If an organizations want to join the Mekong Club, how can that happen?
Matt: All they have to do is contact us, and we’ll meet with them and sign them up. There’s a $5,000 U.S. dollar fee, and the reason why we do that is it helps us to cover our costs, but at the same time it demonstrates that they are in fact committed to doing this work. Our approach isn’t to sign up dozens and dozens and dozens of companies—we’re more interested in finding the companies that really have an interest in making a difference. As a result of that, we say to companies that want to join us, “We really need you to roll up your sleeves and be an active part of helping us to address the problem.”
Is it mostly Hong Kong based, or from around the globe?
Matt: We have members that come from different countries, but the meetings actually take place here in Hong Kong, so most of the groups that we work with have offices here in Hong Kong.
Thank you. And the last question is what can we do? As people who are engaging in our jobs and things that happen, do you think there are any specific resources for education and involvement that you recommend, maybe not necessarily to the companies themselves, but for people on the streets?
Matt: Often when I do a presentation I say to the audience, “If everyone were to do just one thing, and one thing only, and we had 10 million people doing one thing, that would add up to a lot.” The types of things people can do are, number one, they can learn about the issue, they can then share that information with other people, they can teach their kids about the issue and the problem.
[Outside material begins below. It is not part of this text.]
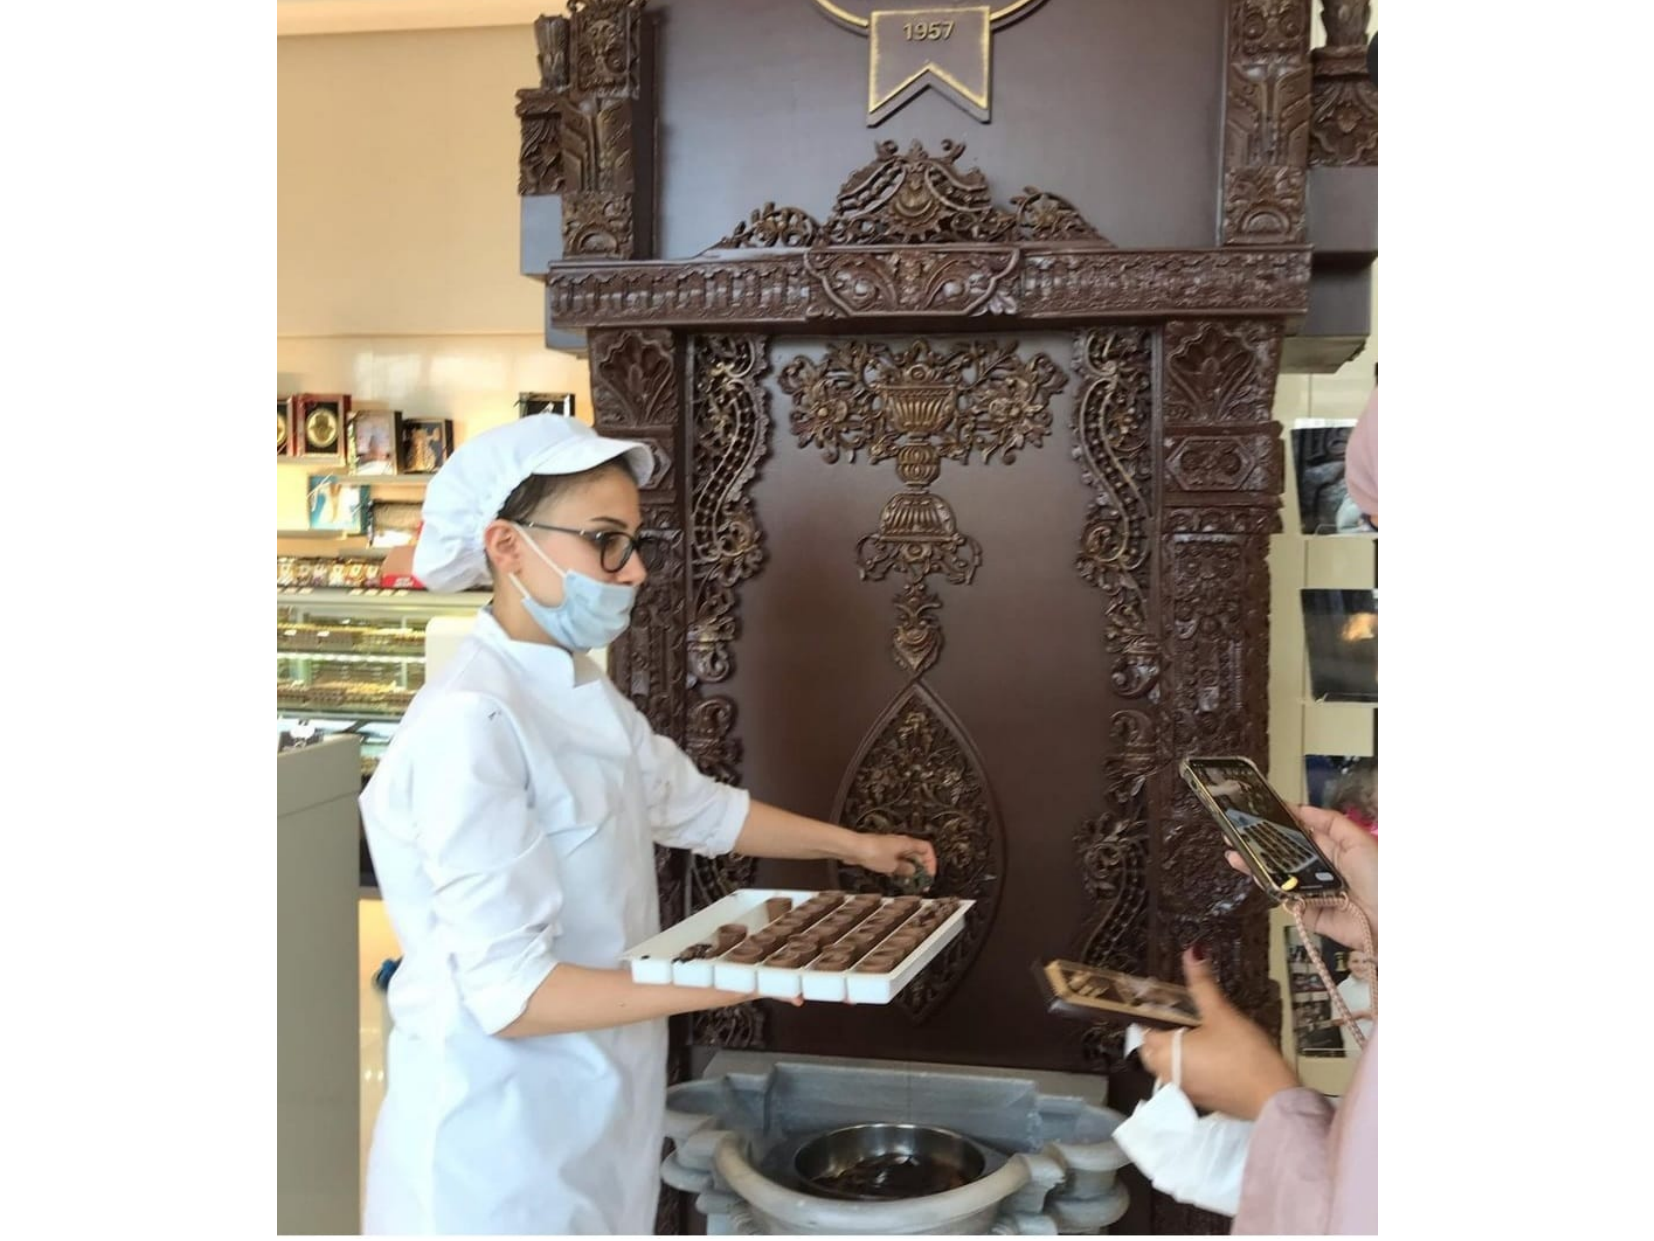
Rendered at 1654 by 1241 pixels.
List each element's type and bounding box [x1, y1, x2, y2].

When they’re going to go online to buy something that is name-brand, they can go and see whether or not the company that they are buying from has a policy related to modern slavery, and if they do, they can congratulate that company. If they don’t, they can simply state in a very polite way, “You know, I like your product, and I’ll probably continue buying them, but I’d feel more comfortable if I knew you cared about this type of issue.” You can volunteer—we use a lot of volunteers to basically help us do the work that we have, and there are other NGOs that are always looking for volunteers as well. People can fundraise and give proceeds to the NGOs and also give donations to the NGOs or the organizations that are doing this. Lastly, you know, if companies or if people want to encourage a presentation to take place, the Mekong Club offers presentations free of charge. We do it as a public service, and this helps us to educate and inform the private sector partners or individuals or employees within a company what they need to know in order to address the issue.
Matt Friedman is an internationally recognized anti-slavery expert, activist, and speaker. Over the past 20 years Matt has worked extensively with both USAID and the United Nations to combat human trafficking and forced labor in Southeast Asia. Currently, Matt serves as CEO of the Mekong Club, which works to help large corporations eliminate slave labor and meet high ethical standards throughout their supply chains.